◆ **Fragmento de lectura**:

Como dije ya
habíamos llegado a esa ciudad señorial como es Úbeda, con sus palacios de
piedra amarillenta, sus balcones de hierro forjado, sus iglesias monumentales,
sus plazas con sus fuentes ornamentales, sus estatuas de personajes ilustres;
sin embargo todavía no habíamos llegado a casa de nuestro amigo Ángel, que por
las horas que ya eran, ya nos debería estar echando en falta. Nos costó dar con
la calle que conducía a casa de su familia, pero tras haber recorrido de arriba
abajo la calle principal de Úbeda un par de veces como mínimo, y tras haber
fracasado a la hora de localizar la casa con los móviles que tenían GPS (el mío
desde luego no, en el tema de la tecnología móvil siempre he ido algo retrasado
voluntariamente, siempre me ha parecido pretencioso cambiar de móvil cada vez
que saliera al mercado uno nuevo) nos tuvimos que fíar de la memoria
fotográfica de Juan Carlos, que como ya había estado allí el año anterior sabía
– o eso se suponía – llegar hasta la casa de Ángel. Al final dimos con la calle
que teníamos que coger, tan estrecha que no hubieran cabido dos coches a la vez
si se hubiera dado el caso. Esa calle nos condujo hasta una plaza no
excesivamente grande con una fuente en su centro y unos árboles que a esa hora
apenas daban más sombra que la que proporcionaban sus copas alrededor de sus
delgados troncos. Saliendo de esa plaza por otra calle esta vez algo más ancha,
pero no mucho más, es donde estaba la casa de Ángel.

◆ **Datos proporcionados**:
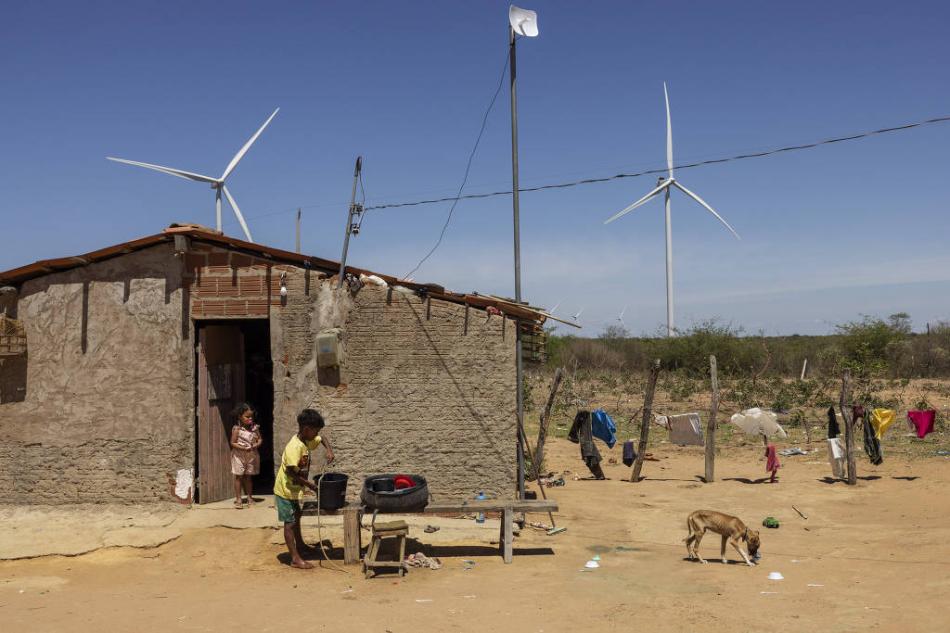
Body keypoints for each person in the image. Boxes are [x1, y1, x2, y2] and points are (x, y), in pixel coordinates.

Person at [273, 408, 335, 569]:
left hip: (294, 490)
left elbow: (323, 438)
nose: (317, 434)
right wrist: (310, 486)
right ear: (307, 429)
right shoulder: (294, 448)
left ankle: (300, 546)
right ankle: (294, 558)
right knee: (290, 523)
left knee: (297, 516)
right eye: (316, 431)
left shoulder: (307, 440)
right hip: (285, 490)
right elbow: (290, 473)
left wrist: (329, 450)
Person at [230, 403, 262, 509]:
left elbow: (260, 439)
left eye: (251, 416)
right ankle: (239, 499)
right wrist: (243, 448)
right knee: (238, 476)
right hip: (239, 456)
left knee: (248, 477)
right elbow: (233, 442)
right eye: (247, 416)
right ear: (240, 416)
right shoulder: (237, 429)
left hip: (251, 455)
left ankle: (249, 498)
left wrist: (256, 445)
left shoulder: (254, 428)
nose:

◆ **Tarea**:
Reproduce íntegro y sin ningún cambio el fragmento sobre la llegada a Úbeda.

◆ **Tarea resuelta**:
Como dije ya
habíamos llegado a esa ciudad señorial como es Úbeda, con sus palacios de
piedra amarillenta, sus balcones de hierro forjado, sus iglesias monumentales,
sus plazas con sus fuentes ornamentales, sus estatuas de personajes ilustres;
sin embargo todavía no habíamos llegado a casa de nuestro amigo Ángel, que por
las horas que ya eran, ya nos debería estar echando en falta. Nos costó dar con
la calle que conducía a casa de su familia, pero tras haber recorrido de arriba
abajo la calle principal de Úbeda un par de veces como mínimo, y tras haber
fracasado a la hora de localizar la casa con los móviles que tenían GPS (el mío
desde luego no, en el tema de la tecnología móvil siempre he ido algo retrasado
voluntariamente, siempre me ha parecido pretencioso cambiar de móvil cada vez
que saliera al mercado uno nuevo) nos tuvimos que fíar de la memoria
fotográfica de Juan Carlos, que como ya había estado allí el año anterior sabía
– o eso se suponía – llegar hasta la casa de Ángel. Al final dimos con la calle
que teníamos que coger, tan estrecha que no hubieran cabido dos coches a la vez
si se hubiera dado el caso. Esa calle nos condujo hasta una plaza no
excesivamente grande con una fuente en su centro y unos árboles que a esa hora
apenas daban más sombra que la que proporcionaban sus copas alrededor de sus
delgados troncos. Saliendo de esa plaza por otra calle esta vez algo más ancha,
pero no mucho más, es donde estaba la casa de Ángel.